Albert: Ideal Homes, Imaginary Elevations

Albert: Ideal Homes, Imaginary Elevations

First published: Summer 2020

Bethlem artist Albert’s geometries of place and space 

When a new inpatient joined the art group at River House in London’s Bethlem Royal psychiatric hospital, art coordinator Josip Livatovic and Bethlem Gallery founder, Karen Risby, were astonished to discover that he had brought with him more than 100 large drawings. Expertly executed in pencil and charcoal, he had made them during his previous confinements in prison and in Warlingham Park Hospital. It was 2007 when the new patient – known then and now only as “Albert” – revealed the drawings. Two years later, his work was chosen to be included in the “Outside In” exhibition at Pallant House Gallery in Sussex by then Head of Learning, Marc Steene. Today, Albert’s enigmatic drawings of architectural structures and geometrical spaces are displayed in Pallant House, the Bethlem Museum, the abcd Collection in Paris, and the Museum of Everything in London.

Albert is protective of his identity and his personal history, and Bethlem Gallery staff members have helped maintain his anonymity, understanding that medical histories and biographical details must not become the story and thus distract from the work itself. The artist is willing to divulge his year of birth (1962) and that he grew up in Thornton Heath, an unremarkable district of south London. One of his brothers was a talented poet, and Albert himself, as he puts it, “scribbled constantly” as a child. He simply describes his life after that as “difficult”. He is no longer hospitalised and lives in the community in supported accommodation, working at home, at the Bethlem Gallery or in a shared studio space.
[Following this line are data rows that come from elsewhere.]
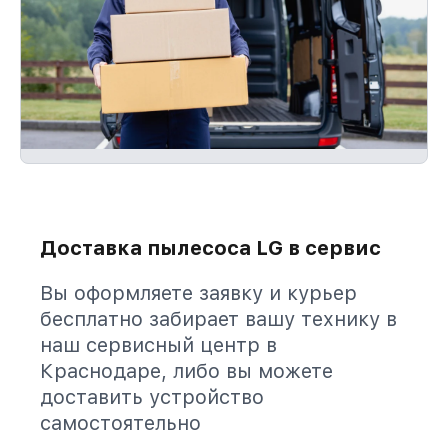
Доставка пылесоса LG в сервис
Вы оформляете заявку и курьер
бесплатно забирает вашу технику в
наш сервисный центр в
Краснодаре, либо вы можете
доставить устройство
самостоятельно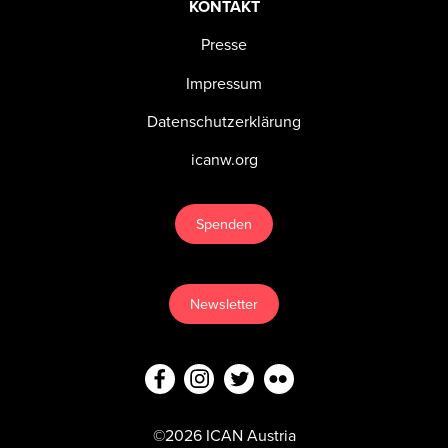
KONTAKT
Presse
Impressum
Datenschutzerklärung
icanw.org
Spenden
Newsletter
©2026 ICAN Austria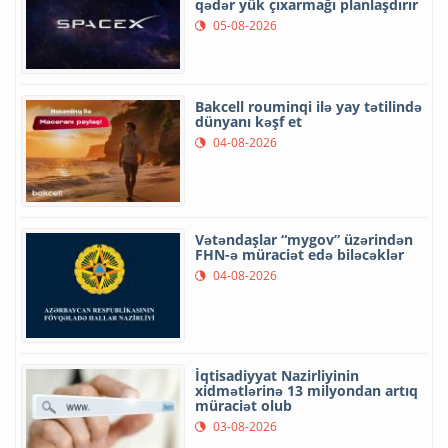
qədər yük çıxarmağı planlaşdırır
05-08-2026
Bakcell rouminqi ilə yay tətilində
dünyanı kəşf et
04-08-2026
Vətəndaşlar “mygov” üzərindən
FHN-ə müraciət edə biləcəklər
04-08-2026
İqtisadiyyat Nazirliyinin
xidmətlərinə 13 milyondan artıq
müraciət olub
03-08-2026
Albert used to work on found paper and would carry his pictures around with him, cherishing them but not yet certain of their worth. Nowadays, he enjoys the fact that he has access to paper of adequate quality. He has a sketchbook to hand at all times and often works on three or four pieces at once, although he says that he subsequently rejects a quarter of all his drawings. He explains that the first transfer of the image from imagination to paper must be performed quickly so as not to lose it, but then perfecting the work can take days, even weeks. He has experimented with colour but mainly comes back to monochrome.
 

Untitled, 2012, pencil and pen on paper, 33 x 23 in. / 84 x 59 cm, courtesy: Bethlem Gallery

Could he see himself in another life as an architect? No, perhaps a doctor. Does his drawing mimic the work of a professional draughtsman? No, he measures himself against the great artists of British tradition – Turner and Constable, for instance – but feels he falls far short of their attainments. Albert’s comments can be self-effacing; sometimes, despite the international recognition he now enjoys, he argues even against the label of “artist”, saying that his work is more an all-consuming hobby, a function above all of time and effort. As former director of the Bethlem Gallery, Beth Elliott, explains, “Growing up in an underprivileged environment, Albert does not see himself as an artist... he has never had people around him who could have supported and nurtured that identity”. He deflects attempts by viewers of his work to discover profundity, to uncover mysteries. “Nothing magical,” he says, although it seems that he himself finds the processes of creation magically satisfying and mysterious. He answers questions carefully and firmly, politely resisting interpretations: no, the images are not about incarceration or containment, as some commentators have suggested, nor do they symbolise release from confinement. He says that if they represent anything, it is ideal places – places that he would like to live in and that he imagines others inhabiting. He adds that privacy and safety may be other elements that the designs evoke for him; the walls and fences are protective rather than restricting.